Someone fired 13 shots at an Indianapolis councilor's home after he backed a data center project. A note reading 'No Data Centers' was left at the door.

Vlad MakarovVlad Makarovreviewed and published
2 min read

Thirteen bullet holes in a front door. A handwritten note on the doorstep: "No Data Centers." An eight-year-old boy asleep inside.

That was Monday morning for Ron Gibson, an Indianapolis City-County Councilor who recently voted to rezone land in his district for a new data center. The shooting occurred around 12:45 AM, and both Gibson and his son escaped unharmed — but the message was unmistakable.

From NIMBYism to Gunfire

Opposition to AI data centers has been building for months. Communities across the U.S. have pushed back against the massive facilities over concerns about electricity consumption, water usage, noise, and property values. Until now, the resistance looked like town hall protests, petition drives, and zoning board fights.

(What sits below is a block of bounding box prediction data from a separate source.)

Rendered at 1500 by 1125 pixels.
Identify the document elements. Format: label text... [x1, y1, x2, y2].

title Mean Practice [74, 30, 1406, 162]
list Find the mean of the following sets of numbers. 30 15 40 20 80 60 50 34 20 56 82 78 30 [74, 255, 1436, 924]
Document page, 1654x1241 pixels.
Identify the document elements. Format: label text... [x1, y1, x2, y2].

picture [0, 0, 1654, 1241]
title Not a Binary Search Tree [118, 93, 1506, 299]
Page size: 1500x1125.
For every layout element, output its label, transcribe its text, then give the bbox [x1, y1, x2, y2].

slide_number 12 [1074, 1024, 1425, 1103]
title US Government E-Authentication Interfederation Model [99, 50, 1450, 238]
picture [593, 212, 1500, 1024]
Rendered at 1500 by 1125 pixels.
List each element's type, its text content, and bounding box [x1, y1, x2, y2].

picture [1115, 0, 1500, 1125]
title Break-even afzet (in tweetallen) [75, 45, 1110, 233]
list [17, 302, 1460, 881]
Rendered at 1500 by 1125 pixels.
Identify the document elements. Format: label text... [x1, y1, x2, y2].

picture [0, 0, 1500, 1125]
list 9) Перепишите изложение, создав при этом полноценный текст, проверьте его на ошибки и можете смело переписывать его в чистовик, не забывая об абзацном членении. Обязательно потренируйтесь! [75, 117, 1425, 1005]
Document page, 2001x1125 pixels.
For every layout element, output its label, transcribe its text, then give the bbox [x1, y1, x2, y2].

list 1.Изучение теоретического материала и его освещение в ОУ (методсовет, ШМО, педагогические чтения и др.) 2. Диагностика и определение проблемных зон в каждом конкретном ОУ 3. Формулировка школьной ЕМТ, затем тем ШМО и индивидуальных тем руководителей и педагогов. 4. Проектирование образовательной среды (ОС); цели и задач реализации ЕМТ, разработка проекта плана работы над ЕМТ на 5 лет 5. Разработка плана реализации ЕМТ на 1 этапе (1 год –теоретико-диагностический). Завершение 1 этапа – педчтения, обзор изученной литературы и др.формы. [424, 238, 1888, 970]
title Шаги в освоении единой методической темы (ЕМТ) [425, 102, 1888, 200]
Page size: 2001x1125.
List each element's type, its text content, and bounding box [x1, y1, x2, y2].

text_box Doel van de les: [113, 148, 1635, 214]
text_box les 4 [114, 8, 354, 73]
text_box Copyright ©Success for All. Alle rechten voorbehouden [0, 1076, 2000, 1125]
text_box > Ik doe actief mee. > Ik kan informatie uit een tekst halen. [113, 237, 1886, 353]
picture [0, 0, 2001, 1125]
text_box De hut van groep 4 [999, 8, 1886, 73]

This is something else entirely. As Fortune reports, the attack marks the first known instance of anti-data-center sentiment escalating to violence against a public official. A city commission had voted just last week to approve the rezoning that Gibson publicly supported.

The incident comes at a fraught moment for AI infrastructure. Data centers already consume more than 10% of U.S. electricity, a figure projected to double by 2030. Companies like OpenAI and Microsoft are racing to build enormous facilities that require hundreds of megawatts — enough to power small cities. For residents living next door, the abstract promise of superintelligence feels a lot less compelling than the concrete reality of a humming warehouse drawing down the local grid.

Why This Matters

The shooting puts every local politician weighing a data center vote on notice. Indianapolis Metropolitan Police are investigating, and the story has already gone national across AP, CBS, NBC, PBS, and the New York Post.

Gibson himself has called the attack "deeply unsettling" but says he won't be intimidated. The broader question is whether other officials will feel the same way — or whether the political calculus around AI infrastructure just got a lot more complicated.

What's Next

The FBI has been notified given the political nature of the attack. Expect the incident to surface in ongoing congressional debates about AI regulation and infrastructure, where data center siting has become one of the most contentious local issues in the country.